Knockdown of β-catenin inhibits CSC properties. (A) CNE1 and CNE2 cells were infected with control shRNA lentivirus or β-catenin shRNA. In both cell lines, β-catenin protein was markedly reduced following expression of β-catenin shRNA. (B) Infection with β-catenin shRNA lentivirus reduced the percentage of SP cells at the basal level and after EGF (50 ng/mL) stimulation. Bar = mean ± SD (n = 3). *, P< 0.01. (C) Compared with cells infected with the control shRNA (sh-GFP) lentivirus, cells infected with sh-β-catenin lentivirus exhibited reduced tumor spheroid formationin the absence or presence of gefitinib. Bar = mean ± SD (n = 3). *, P< 0.01. Scale bars: 100 μm.

Fig. 6

Inhibition of CSCs by gefitinib in NPC xenografts. (A) Nude mice harboring CNE2 cell xenografts were treated with saline, gefitinib, or cisplatin for 2 weeks as described in Materials and methods. Graphs represent mean volume ± SD (n = 6). P< 0.01. (B and C) Cells dissociated from primary xenografts were subjected to FACS analyses. Percentages of SP cells were significantly decreased by gefitinib and increased by cisplatin.
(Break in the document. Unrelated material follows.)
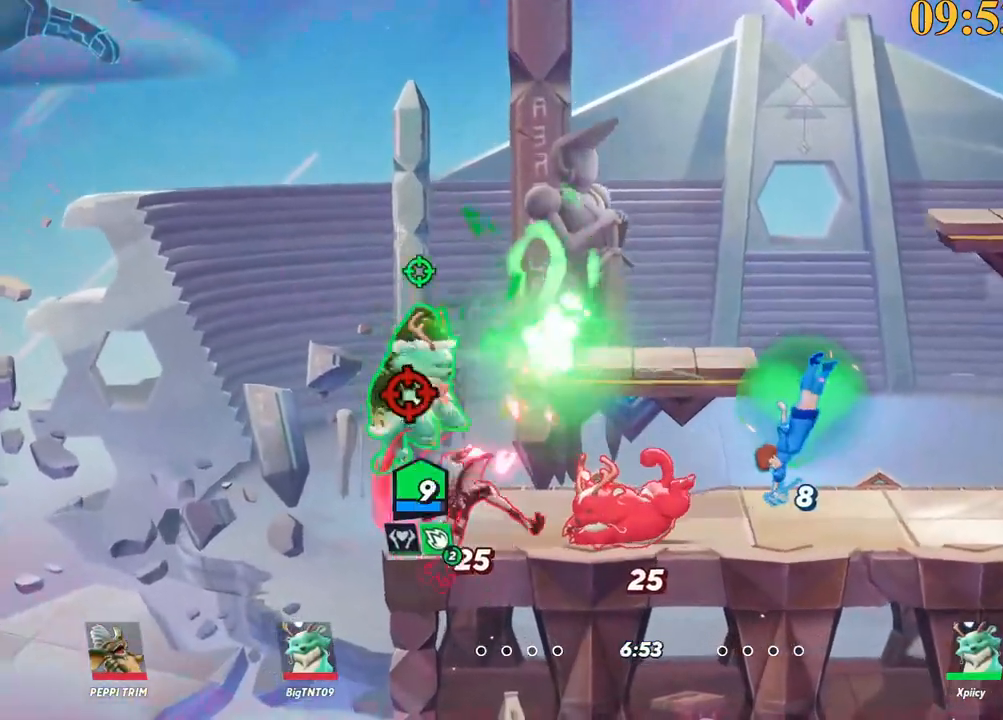
{"keys": ["d", "s", "semicolon"], "events": [[500, "s", "down"], [500, "semicolon", "down"]]}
Bar = mean ± SD (n = 3). *, P< 0.01. (D) Immunohistochemical staining of primary tumors from the mouse model. Photographs were taken at ×200 magnification. (E) Cells from primary xenografts were reimplanted into nude mice for development of secondary tumors. Gefitinib abrogated tumor regeneration in secondary mice. Graphs represent mean volume ± SD (n = 6).

Fig. 7

Correlation of expression of EGFR, β-catenin, and Nanog in human NPC samples. (A) Immunohistochemical studies of representative NPC specimens showing staining of EGFR, β-catenin, and Nanog. Normal and hyperplastic nasopharyngeal tissues were included as controls. Photographs were taken at ×200 magnification. (B) Expression of EGFR is associated with that of both β-catenin (P< 0.01) and Nanog (P< 0.05), and immunoreactivity of β-catenin is associated with that of Nanog (P< 0.01).